Peg’s decision to go back to college and move to the East coast was the reason for the dinner party and the champagne. I looked at the cut glass flute in my hand and something clicked. I opened my mouth and out popped a totally unplanned toast, “To the Constitution of the United States. To the President of the United States.”

It was the traditional toast of the army’s chain of command, something done at formal dinners, those rare occasions when we broke out our dress blues, pinned on our medals, not just the rows of ribbons borne on our green uniforms. The toast had to be called out by the junior officer in the hosting unit, each segment succeeded by a collective, “Here, here.” followed by a sip of the drink.

“To the Secretary of Defense. To the Secretary of the Army."

I kept intoning the links, while struggling to remember the next slot down. I glanced around at one point to see Peg and Kath looking at me as if I had suddenly begun chanting the stations of the Cross in Latin. I was just as surprised at what had taken hold of me. I never talked about my secret life in the army, much less my affection for its rituals. Now some unrecognized spirit was carrying me along, pushing me to remember. I somehow figured out a plausible connection from the stateside army to the Far East, “To the Commander In Chief, Pacific. To the commander United States Army, Vietnam....“

I heard myself speaking the titles of ghost commands, postings that had lost their meaning with the fall of Saigon in 1975. “To the commander, Second Field Forces.” Then I swallowed, “To Major General Orwin Talbot, commander, First Infantry Division. To Captain Howard Grey, commander, Headquarters, Headquarters Company. To First Lieutenant Forrest Brandt, commanding officer, 43rd Public Information Detachment.”

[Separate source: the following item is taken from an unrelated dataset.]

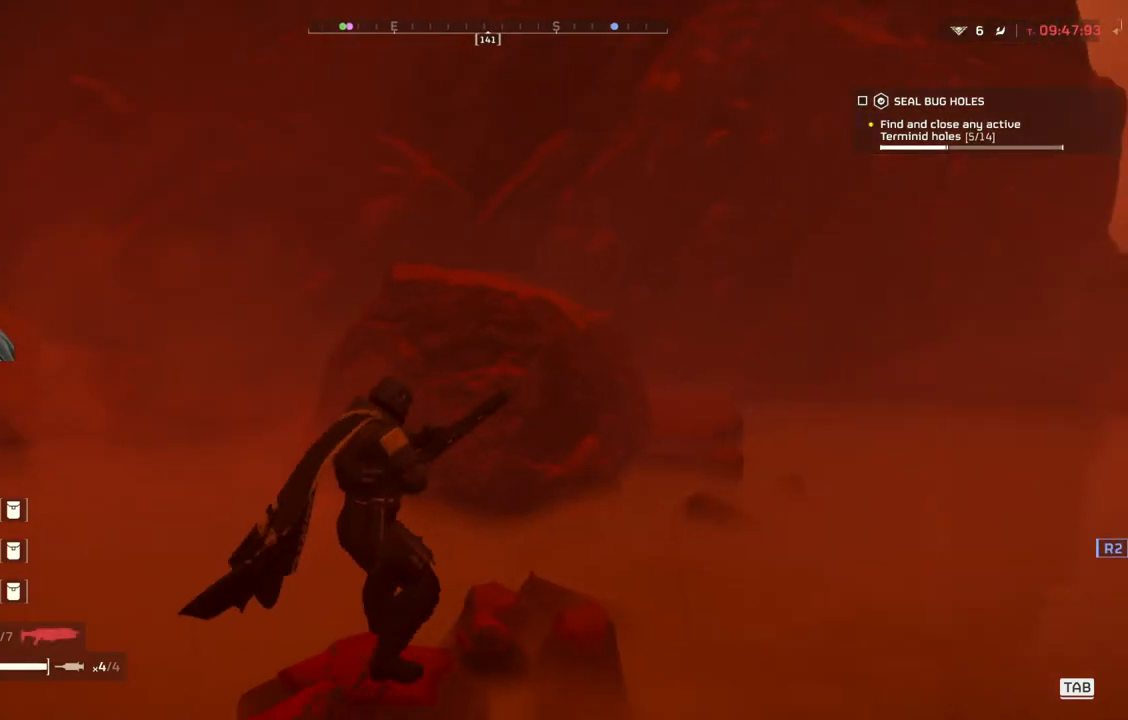
{"buttons": [], "left_stick": "center", "events": []}
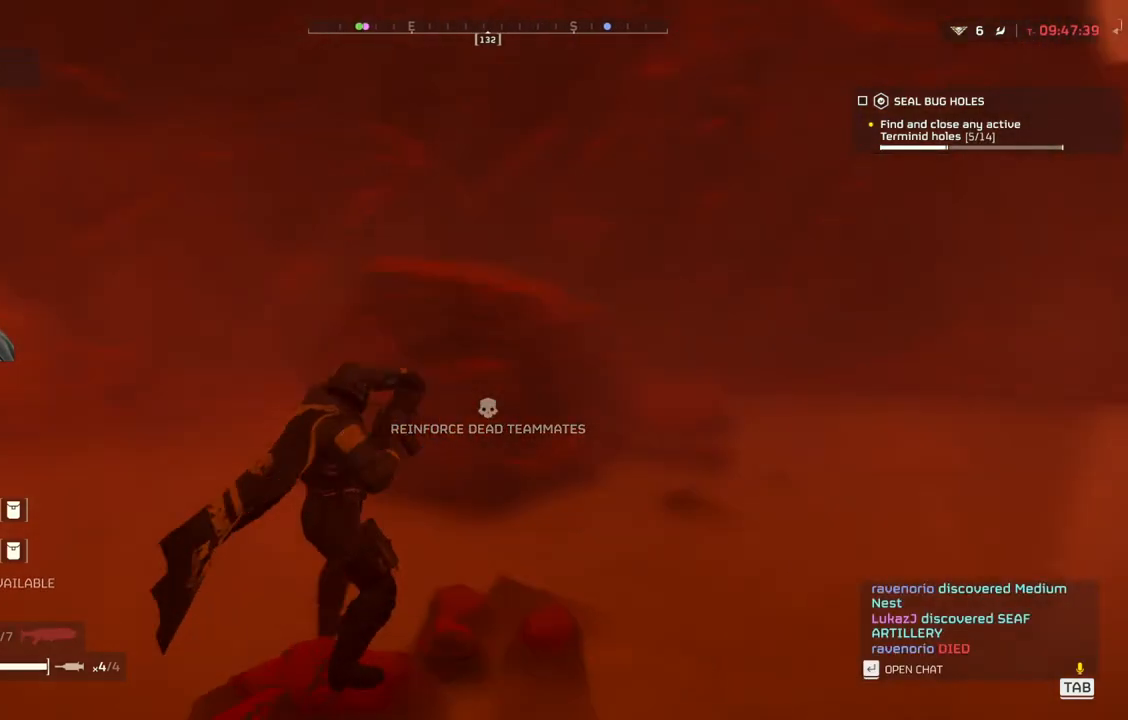
{"buttons": [], "left_stick": "center", "events": []}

I had found myself in the chain, something I’d never bothered to do while on active duty; something I never deemed that important in my personal scheme of things. I took a sip, felt the bubbles tickle my mouth and tongue, tasted as the wine turned sweet and bitter before sliding down my throat. Then I spoke a final toast, “To all those men, living and dead, who served with the Big Red One in Vietnam.”

Finished, I tossed back the glass, swallowed the small amount of wine left. I looked at my amazed wife, saw the questions rising in her face but before she could utter a one I burst into tears and sobs.

I had cried about the war before. Cried when an interview had been erased because the man interviewed had been killed defending his NDP, cried when I realized I had made it home alive, cried while I watched the students and National Guard troops tear Ohio State University apart during an anti war rally.

And then I had just packed it all up and acted as if it had never been a part of my life. Thoughts of Vietnam would come winging into my mind from out of nowhere and I’d put them right back in the box, slamming the lid down tighter. I’d catch myself arguing with Major Zaremski again, or telling Lieutenant Colonel Vicienza what I thought of his war and I’d stop the memory in mid sentence, telling myself, “Put it behind you. It doesn’t matter anymore.”

I’d gotten so good at it that Kath knew little more than that I was a captain in the army reserve and that I had served in Vietnam, somewhere, sometime. We’d been married for seven years and she had never heard as much as a peep about the First Infantry Division.

The tears were just the start. It was as if a tape deck had been turned on inside me. I launched into one tale after another, a non stop torrent of memories finally freed from my mind and allowed to be presented. I was able to stop it momentarily so that we could finish the conversation with Peg. But once she left, it began again.

Kathy was patient and encouraging. We talked until four in the morning before I could give in to the exhaustion and fall asleep. When I awoke I felt a weight off of my soul but I also knew that the box had been opened. I would not be able to put the demons back inside. I would have to talk them out, time after time, until they too could rest with me.